TASK TO CARRY OUT. Exact reproduction of the following data is required.

= = = = =

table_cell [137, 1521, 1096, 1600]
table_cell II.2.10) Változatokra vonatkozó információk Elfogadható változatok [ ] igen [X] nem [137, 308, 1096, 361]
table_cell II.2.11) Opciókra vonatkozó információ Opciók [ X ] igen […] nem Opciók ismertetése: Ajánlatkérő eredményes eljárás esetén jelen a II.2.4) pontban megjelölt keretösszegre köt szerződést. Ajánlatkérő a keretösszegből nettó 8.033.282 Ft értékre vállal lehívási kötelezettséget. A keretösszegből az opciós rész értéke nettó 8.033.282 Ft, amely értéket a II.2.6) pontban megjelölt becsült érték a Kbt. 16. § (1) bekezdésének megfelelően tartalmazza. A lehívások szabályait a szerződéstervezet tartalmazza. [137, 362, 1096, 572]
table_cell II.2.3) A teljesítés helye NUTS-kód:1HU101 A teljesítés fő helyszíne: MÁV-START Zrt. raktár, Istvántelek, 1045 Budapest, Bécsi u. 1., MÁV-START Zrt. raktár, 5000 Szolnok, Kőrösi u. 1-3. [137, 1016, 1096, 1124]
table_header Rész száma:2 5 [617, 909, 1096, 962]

= = = = =

EXERCISE RESPONSE.
table_cell [137, 1521, 1096, 1600]
table_cell II.2.10) Változatokra vonatkozó információk Elfogadható változatok [ ] igen [X] nem [137, 308, 1096, 361]
table_cell II.2.11) Opciókra vonatkozó információ Opciók [ X ] igen […] nem Opciók ismertetése: Ajánlatkérő eredményes eljárás esetén jelen a II.2.4) pontban megjelölt keretösszegre köt szerződést. Ajánlatkérő a keretösszegből nettó 8.033.282 Ft értékre vállal lehívási kötelezettséget. A keretösszegből az opciós rész értéke nettó 8.033.282 Ft, amely értéket a II.2.6) pontban megjelölt becsült érték a Kbt. 16. § (1) bekezdésének megfelelően tartalmazza. A lehívások szabályait a szerződéstervezet tartalmazza. [137, 362, 1096, 572]
table_cell II.2.3) A teljesítés helye NUTS-kód:1HU101 A teljesítés fő helyszíne: MÁV-START Zrt. raktár, Istvántelek, 1045 Budapest, Bécsi u. 1., MÁV-START Zrt. raktár, 5000 Szolnok, Kőrösi u. 1-3. [137, 1016, 1096, 1124]
table_header Rész száma:2 5 [617, 909, 1096, 962]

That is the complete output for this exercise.